Repo Health Job User Guide

What is Repo Health Job?

The repo health job is a script written to parse all the repositories of given organizations by running the repo health checks on each repository. It generates the summary yaml file against each repository after running the mentioned checks on the repository.
The job also has an additional feature of combining all the yaml files into a single csv file to generate a repo health dashboard and push the data to a specific google spread sheet which makes it easier to monitor and review the changes at any time.

What is it used for?

Right now, 2U has setup a scheduled workflow build using the provided template workflow which is triggered daily and updates the repo health dashboard with the updated data about all the edx and openedx repositories.
The repo health dashboard is currently being used by the tech-arch-bom team to plan and upgrade the repositories across organizations.

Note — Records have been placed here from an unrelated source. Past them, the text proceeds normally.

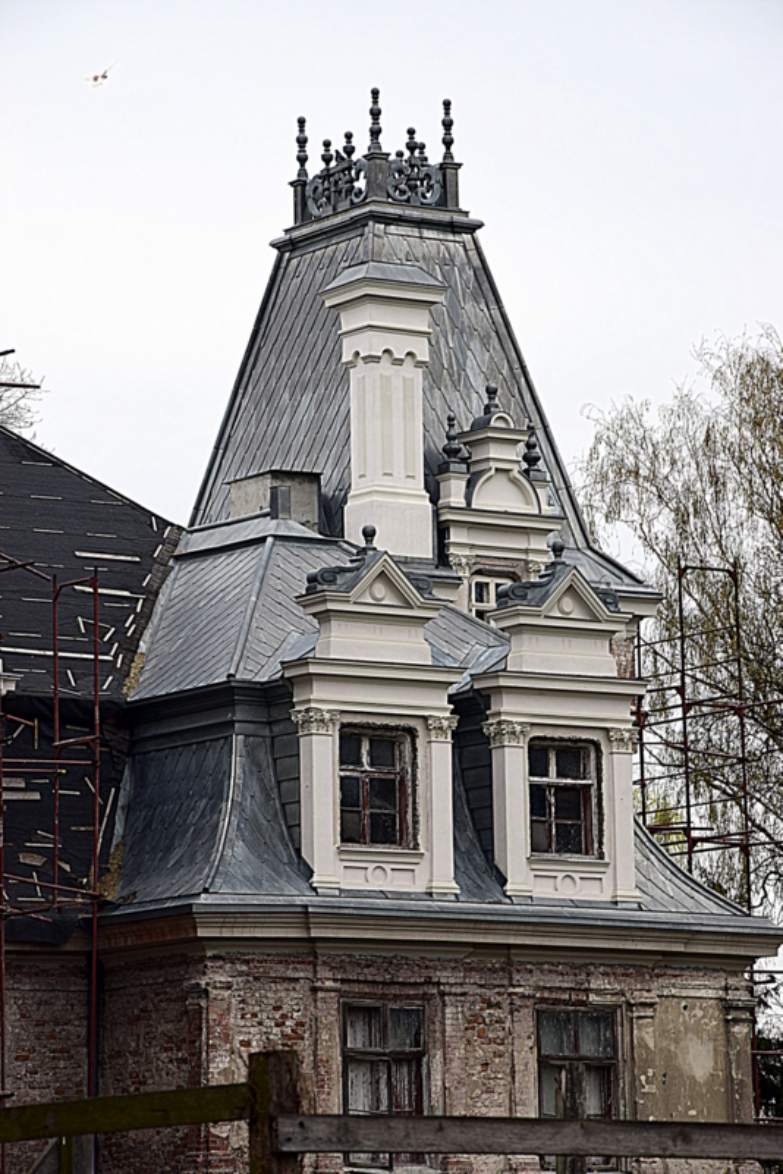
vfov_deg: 13.0
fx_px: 5134
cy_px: 587
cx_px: 392
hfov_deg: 8.7
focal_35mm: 158
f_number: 10
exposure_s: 1/250
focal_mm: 105
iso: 400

Why did we move from Jenkins to GitHub Actions?

Previously, the repo health job was running as a scheduled Jenkins job but for making it easier for Axim and other community organizations to use the job for their respective organizations and repositories, it has been moved to GitHub Action workflows.

How does the job currently work?

Right now, different components of the repo health job workflow are working as following:

  1. The reusable repo health job workflow is present inside the openedx/.github repo and it can be referenced from any repo by any organization using the provided template.

  2. The reusable workflow triggers the bash script to run the repo health checks which is present in the openedx/edx-repo-health repository. The script executes all the repo_health_checks present in the repo on all the repositories of the given organizations.

How can you setup the repo health job for your organization?

To setup the repo health job to run against your organization, you need to follow the steps mentioned below:

Setup the scheduled workflow
  • Create a workflow file by copying the template workflow file in your desired repository.

  • This workflow will be triggered according to your desired scheduled to parse and update the data.

Setup the repo health secrets
  • To successfully run the workflow file, you’ll need to add following secrets to your GitHub repository where the workflow is being hosted:

    • READTHEDOCS_API_KEY: API key for readthedocs access. Needed to run the docs check against repositories.

    • REPO_HEALTH_GOOGLE_CREDS_FILE: Link to the credentials file for the google spreadsheet if you need the job to push the csv to a google spreadsheet.

    • REPO_HEALTH_BOT_TOKEN: GitHub token with read access to all repositories and write access to the target repo where you want the yaml files and csv report to be stored.

    • REPO_HEALTH_BOT_EMAIL: A unique email associated with your repo health bot. This email will be used to commit the generated yaml files and csv report to the target repository.

Provide the needed arguments to the schedule workflow
  • The scheduled workflow will need following input parameters to successfully run all the checks and generate desired reports

    • ORG_NAMES: Space separated list of organization names to parse repositories i.e. 'openedx edx . . .'

    • EDX_REPO_HEALTH_BRANCH: Branch of the openedx/edx-repo-health repo to check out. This can be used to run custom checks against repositories if needed.

    • ONLY_CHECK_THIS_REPOSITORY: If you only want to run repo health on one repository, set this to org/name of the desired repository.

    • REPORT_DATE: The date for which repo health data is required. (format: YYYY-MM-DD). Pass this argument if you want to parse the repositories data for any specific date.

    • REPO_HEALTH_OWNERSHIP_SPREADSHEET_URL: URL for the google spreadsheet to populate the data.

    • REPO_HEALTH_REPOS_WORKSHEET_ID: ID for the google spreadsheet to populate the data.

    • TARGET_REPO_TO_STORE_REPORTS: Target repo to store the csv reports & results i.e. org/repo-name

    • REPOS_TO_IGNORE: Space separated list of repositories to be ignored i.e. 'repo1 repo2 . . .'

How to customize checks for your needs?

edx_repo_health_branch parameter can be used to test custom changes of the script on the repositories. This can be helpful when you

  • don’t want to run the job on all the repositories together

  • need to add any additional step in the script for your needs

  • Skip any of the default checks not needed for your organization

By default, the build run triggered against a custom branch other than master doesn’t commits changes to the repository. If you want your changes to be committed to the target repo after running against the custom branch, you’ll need to update the branch comparison condition from master to custom-branch.